▸ **Work request**
Each record must be returned exactly, apart from the pictures, which stay out.

(Beginning of Record set)

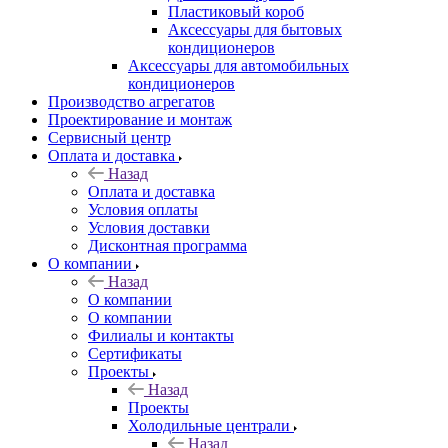
Пластиковый короб
Аксессуары для бытовых
кондиционеров
Аксессуары для автомобильных
кондиционеров
Производство агрегатов
Проектирование и монтаж
Сервисный центр
Оплата и доставка
Назад
Оплата и доставка
Условия оплаты
Условия доставки
Дисконтная программа
О компании
Назад
О компании
О компании
Филиалы и контакты
Сертификаты
Проекты
Назад
Проекты
Холодильные централи
Назад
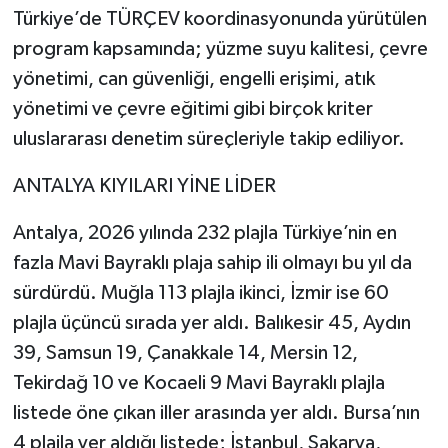
Türkiye’de TÜRÇEV koordinasyonunda yürütülen
program kapsamında; yüzme suyu kalitesi, çevre
yönetimi, can güvenliği, engelli erişimi, atık
yönetimi ve çevre eğitimi gibi birçok kriter
uluslararası denetim süreçleriyle takip ediliyor.
ANTALYA KIYILARI YİNE LİDER
Antalya, 2026 yılında 232 plajla Türkiye’nin en
fazla Mavi Bayraklı plaja sahip ili olmayı bu yıl da
sürdürdü. Muğla 113 plajla ikinci, İzmir ise 60
plajla üçüncü sırada yer aldı. Balıkesir 45, Aydın
39, Samsun 19, Çanakkale 14, Mersin 12,
Tekirdağ 10 ve Kocaeli 9 Mavi Bayraklı plajla
listede öne çıkan iller arasında yer aldı. Bursa’nın
4 plajla yer aldığı listede; İstanbul, Sakarya,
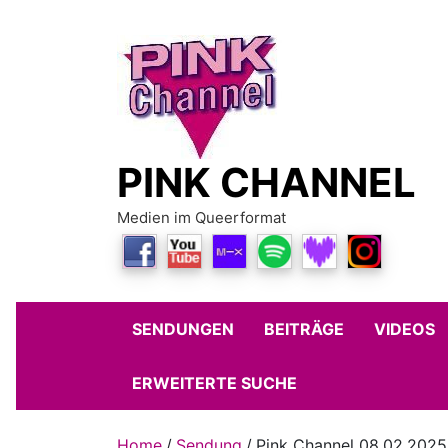
Skip
to
content
PINK CHANNEL
Medien im Queerformat
SENDUNGEN
BEITRÄGE
VIDEOS
ERWEITERTE SUCHE
Home
Sendung
Pink Channel 08.02.2025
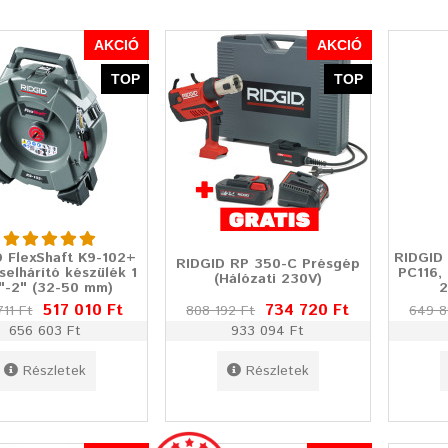
AKCIÓ
AKCIÓ
TOP
TOP
 FlexShaft K9-102+
RIDGID
RIDGID RP 350-C Présgép
selhárító készülék 1
PC116,
(Hálózati 230V)
"-2" (32-50 mm)
2
517 010 Ft
734 720 Ft
11 Ft
808 192 Ft
649 8
656 603 Ft
933 094 Ft
Részletek
Részletek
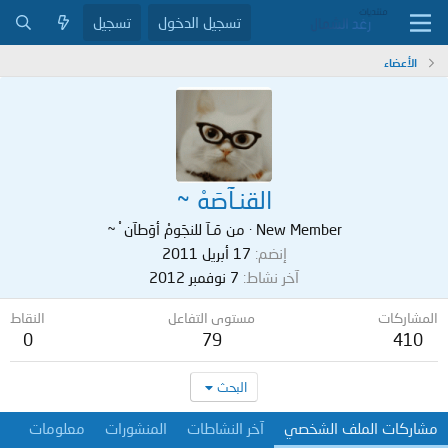
تسجيل الدخول
تسجيل
الأعضاء
القنـآصَهْ ~
New Member
·
من
مَـآ للنجَومْ أوَطآن ْ ~
إنضم
17 أبريل 2011
آخر نشاط
7 نوفمبر 2012
المشاركات
مستوى التفاعل
النقاط
0
79
410
البحث
مشاركات الملف الشخصي
آخر النشاطات
المنشورات
معلومات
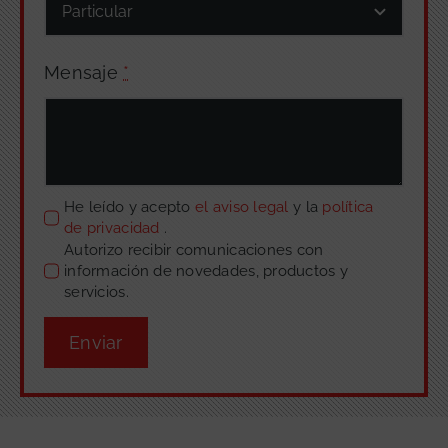
Mensaje
*
He leído y acepto
el aviso legal
y la
política
de privacidad
.
Autorizo recibir comunicaciones con
información de novedades, productos y
servicios.
Enviar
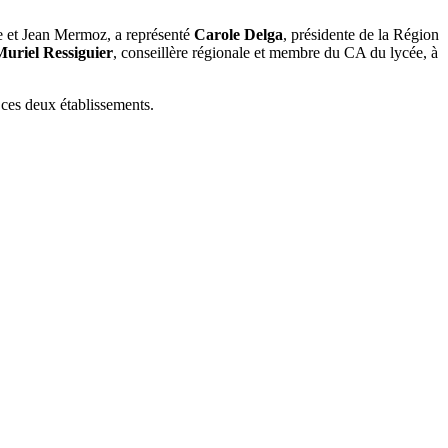
re et Jean Mermoz, a représenté
Carole Delga
, présidente de la Région
Muriel Ressiguier
, conseillère régionale et membre du CA du lycée, à
 ces deux établissements.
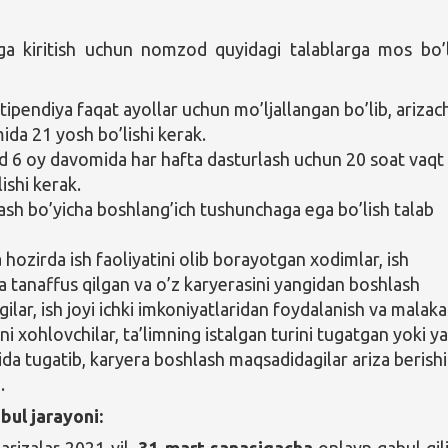
ga kiritish uchun nomzod quyidagi talablarga mos bo’l
tipendiya faqat ayollar uchun mo’ljallangan bo’lib, arizac
ida 21 yosh bo’lishi kerak.
6 oy davomida har hafta dasturlash uchun 20 soat vaqt
lishi kerak.
ash bo’yicha boshlang’ich tushunchaga ega bo’lish talab
 hozirda ish faoliyatini olib borayotgan xodimlar, ish
a tanaffus qilgan va o’z karyerasini yangidan boshlash
gilar, ish joyi ichki imkoniyatlaridan foydalanish va malaka
ni xohlovchilar, ta’limning istalgan turini tugatgan yoki y
hida tugatib, karyera boshlash maqsadidagilar ariza berishi
.
bul jarayoni:
arizalar 2021-yil,
31-mart sanasigacha
onlayn qabul qili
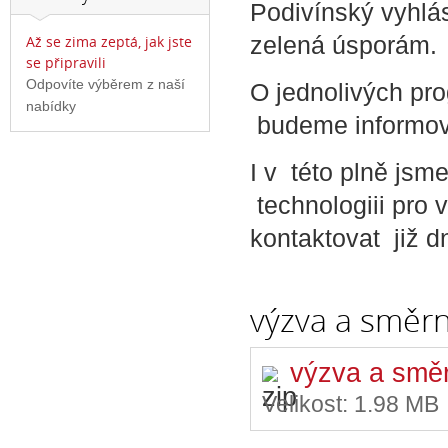
Podivínský vyhlá
zelená úsporám.
Až se zima zeptá, jak jste
se připravili
Odpovíte výběrem z naší
O jednolivých p
nabídky
budeme informov
I v této plně jsm
technologiii pro
kontaktovat již d
výzva a směrn
výzva a smě
Velikost:
1.98 MB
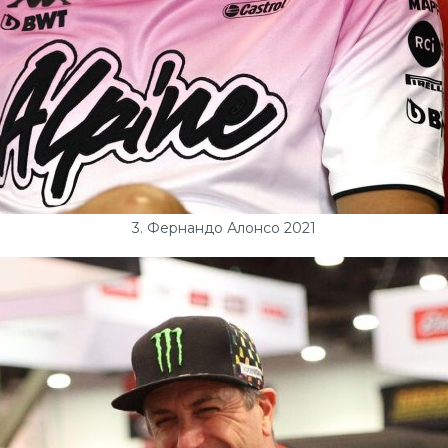
3. Фернандо Алонсо 2021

(End of Record set)

▸ **The answer**
Пластиковый короб
Аксессуары для бытовых
кондиционеров
Аксессуары для автомобильных
кондиционеров
Производство агрегатов
Проектирование и монтаж
Сервисный центр
Оплата и доставка
Назад
Оплата и доставка
Условия оплаты
Условия доставки
Дисконтная программа
О компании
Назад
О компании
О компании
Филиалы и контакты
Сертификаты
Проекты
Назад
Проекты
Холодильные централи
Назад
Türkiye’de TÜRÇEV koordinasyonunda yürütülen
program kapsamında; yüzme suyu kalitesi, çevre
yönetimi, can güvenliği, engelli erişimi, atık
yönetimi ve çevre eğitimi gibi birçok kriter
uluslararası denetim süreçleriyle takip ediliyor.
ANTALYA KIYILARI YİNE LİDER
Antalya, 2026 yılında 232 plajla Türkiye’nin en
fazla Mavi Bayraklı plaja sahip ili olmayı bu yıl da
sürdürdü. Muğla 113 plajla ikinci, İzmir ise 60
plajla üçüncü sırada yer aldı. Balıkesir 45, Aydın
39, Samsun 19, Çanakkale 14, Mersin 12,
Tekirdağ 10 ve Kocaeli 9 Mavi Bayraklı plajla
listede öne çıkan iller arasında yer aldı. Bursa’nın
4 plajla yer aldığı listede; İstanbul, Sakarya,
Skip
to
content
PINK CHANNEL
Medien im Queerformat
SENDUNGEN
BEITRÄGE
VIDEOS
ERWEITERTE SUCHE
Home
Sendung
Pink Channel 08.02.2025
AKCIÓ
AKCIÓ
TOP
TOP
 FlexShaft K9-102+
RIDGID
RIDGID RP 350-C Présgép
selhárító készülék 1
PC116,
(Hálózati 230V)
"-2" (32-50 mm)
2
517 010 Ft
734 720 Ft
11 Ft
808 192 Ft
649 8
656 603 Ft
933 094 Ft
Részletek
Részletek
تسجيل الدخول
تسجيل
الأعضاء
القنـآصَهْ ~
New Member
·
من
مَـآ للنجَومْ أوَطآن ْ ~
إنضم
17 أبريل 2011
آخر نشاط
7 نوفمبر 2012
المشاركات
مستوى التفاعل
النقاط
0
79
410
البحث
مشاركات الملف الشخصي
آخر النشاطات
المنشورات
معلومات
Mensaje
*
He leído y acepto
el aviso legal
y la
política
de privacidad
.
Autorizo recibir comunicaciones con
información de novedades, productos y
servicios.
Enviar
re et Jean Mermoz, a représenté
Carole Delga
, présidente de la Région
Muriel Ressiguier
, conseillère régionale et membre du CA du lycée, à
 ces deux établissements.
ga kiritish uchun nomzod quyidagi talablarga mos bo’l
tipendiya faqat ayollar uchun mo’ljallangan bo’lib, arizac
ida 21 yosh bo’lishi kerak.
6 oy davomida har hafta dasturlash uchun 20 soat vaqt
lishi kerak.
ash bo’yicha boshlang’ich tushunchaga ega bo’lish talab
 hozirda ish faoliyatini olib borayotgan xodimlar, ish
a tanaffus qilgan va o’z karyerasini yangidan boshlash
gilar, ish joyi ichki imkoniyatlaridan foydalanish va malaka
ni xohlovchilar, ta’limning istalgan turini tugatgan yoki y
hida tugatib, karyera boshlash maqsadidagilar ariza berishi
.
bul jarayoni:
arizalar 2021-yil,
31-mart sanasigacha
onlayn qabul qili
Podivínský vyhlá
zelená úsporám.
Až se zima zeptá, jak jste
se připravili
Odpovíte výběrem z naší
O jednolivých p
nabídky
budeme informov
I v této plně jsm
technologiii pro
kontaktovat již d
výzva a směrn
výzva a smě
Velikost:
1.98 MB
3. Фернандо Алонсо 2021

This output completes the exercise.